Desde que salimos de México nos hemos dividido las tareas en las casas donde hemos vivido, porque la ayuda doméstica en Europa es tan cara que normalmente se tiene solo una vez por semana. Él cocina, pero yo barro, trapeo y lavo trastes. Él se encarga de sacar la basura cada día y yo de lavar la ropa, tenderla, recogerla, doblarla, plancharla y ponerla en su lugar. Esto ha estado bien y nos ha funcionado durante años. El problema es que él ha sido siempre el “resolvedor”. Cualquier trámite que se ofrece, él lo hace. Cualquier cosa que no funciona en las casas que habitamos, él las repara. Cualquier problema, él lo soluciona. Yo estaba tranquila pensando que él era bueno para eso mientras yo lo era para tejer la red de amistades que nos apoya en cada país. El problema fue que poco a poco fui volviéndome dependiente. No era capaz de hacer compras en línea, cada vez que íbamos a alguna oficina pública a hacer algún trámite, él me entregaba un fólder con documentos que no sabía de dónde había sacado ni qué contenían. Lo peor fue el año antepasado cuando fui a México a presentar Susurros de Libertad en la FIL de Guadalajara. Estaba aterrada de viajar sola. ¿Por qué, si yo hacía viajes sola a Europa que duraban meses, cuando tenía veintitantos años? Pues porque desde que comenzamos a vivir juntos Gustavo y yo, él es quien lo organiza y lo resuelve todo, y yo, muy cómoda, me he dedicado a lo que me gusta: escribir y leer.

Esto funcionó hasta hace unos cuatro años, cuando me di cuenta de lo dependiente que me había vuelto. Un día escuché decir en un podcast a José Millán, el astrólogo español, que cuando alguien que tiene el Sol en Virgo se va de la relación, el otro se derrumba porque no sabe cómo resolver nada. Gustavo tiene el Sol en la Casa de Virgo, y es tal cual. Pero esta fue una danza de dos. Y como yo tengo el Ascendente en Tauro, me comporté como la vaca que se echa a masticar pacientemente mientras el otro corre de un lado al otro.

De pronto, la vida detuvo a Gustavo, que parecía trompo chillador.
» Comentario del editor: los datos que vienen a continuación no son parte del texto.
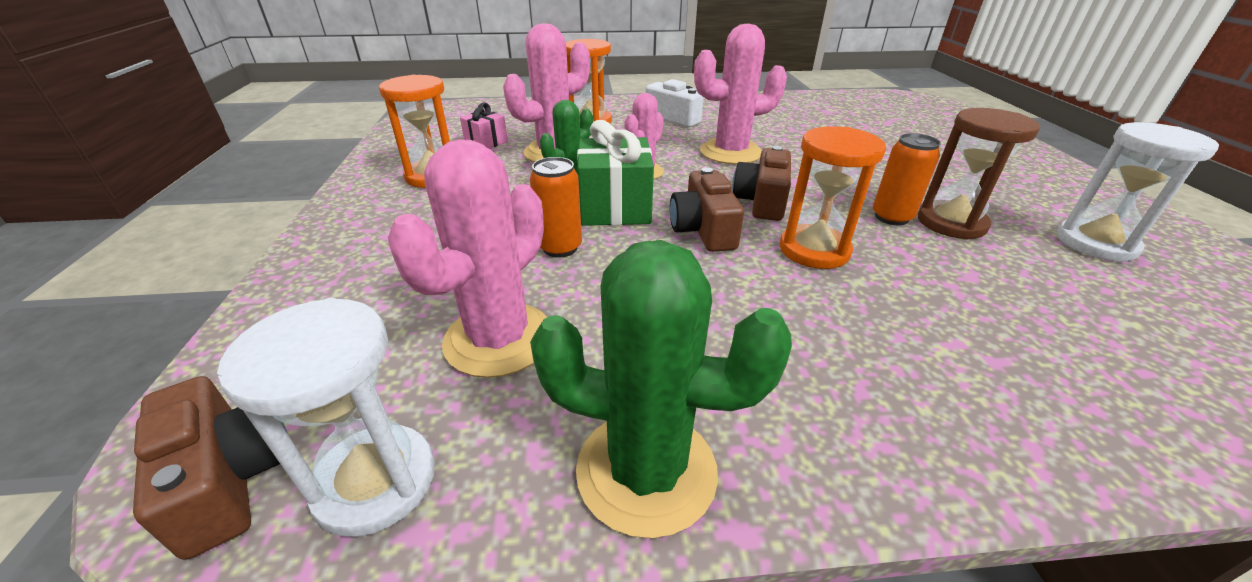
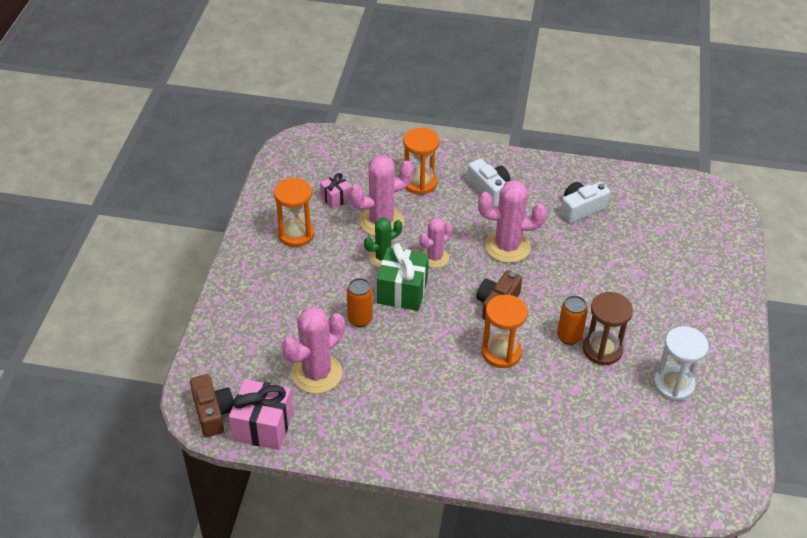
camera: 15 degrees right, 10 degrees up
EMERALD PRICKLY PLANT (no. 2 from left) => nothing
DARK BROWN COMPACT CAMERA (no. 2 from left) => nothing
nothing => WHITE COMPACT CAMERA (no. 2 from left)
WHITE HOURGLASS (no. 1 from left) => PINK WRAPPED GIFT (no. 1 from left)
Con la pierna enyesada ya no podía hacer nada. Ahora tenía que aprender a hacer lo que nunca hace: pedir ayuda y dejarse atender. Y yo tuve que aprender a hacer lo que nunca hago: resolverlo todo y atenderlo.

Pocos días después del accidente, cayó una tormenta como las de verano en México. Era una mañana fría y oscura de seis grados centígrados. Puesto que la temperatura no iba a remontar en todo el día, decidí poner la calefacción, pero no funcionó. Iba a tener que hacer lo que Gustavo fue a hacer el día que se cayó: checar la caldera. Desde abajo hice una videollamada con él, quien me daba instrucciones. Costó, pero al final logré mover la perilla correcta al lugar debido y eché a andar el aparato. Aprendí.

Otro día me estaba desnudando para meterme a bañar cuando se fue la luz. Tuve que volverme a vestir porque de nuevo no habría agua caliente. Gustavo me indicó qué palancas mover en el tablero eléctrico. Aprendí.

Cada día tengo que organizar el tipo de basura que hay que dejar en un cubo del color determinado por el ayuntamiento según el tipo de desperdicios y colgarlo en el muro junto a la reja de la casa. Aprendí.

He tenido que cocinar tres veces al día cada día. Aprendí.

Lo más difícil ha sido tener que salir de casa porque aún no consigo la licencia de conducir y es muy arriesgado salir sin ella, pero también he tenido que hacerlo -venciendo el miedo- para hacer compras y llevarlo al hospital.

Lo interesante es qué sucederá cuando Gustavo vuelva a caminar. Si reincidiremos en nuestra versión cómoda pero autodestructiva o al fin tomaremos responsabilidad sobre una nueva versión de nosotros, más consciente. Para eso, Gustavo tendrá que confiar en que yo también puedo solucionar contratiempos, que no tiene que hacerlo todo él, y yo en que soy capaz de hacerlo sin que eso signifique hacer a un lado mis pasiones.

En todo caso es maravilloso cómo el Cosmos se encarga de casi obligarnos a dejar lo que ya no nos funciona y optar por la vida que realmente queremos vivir.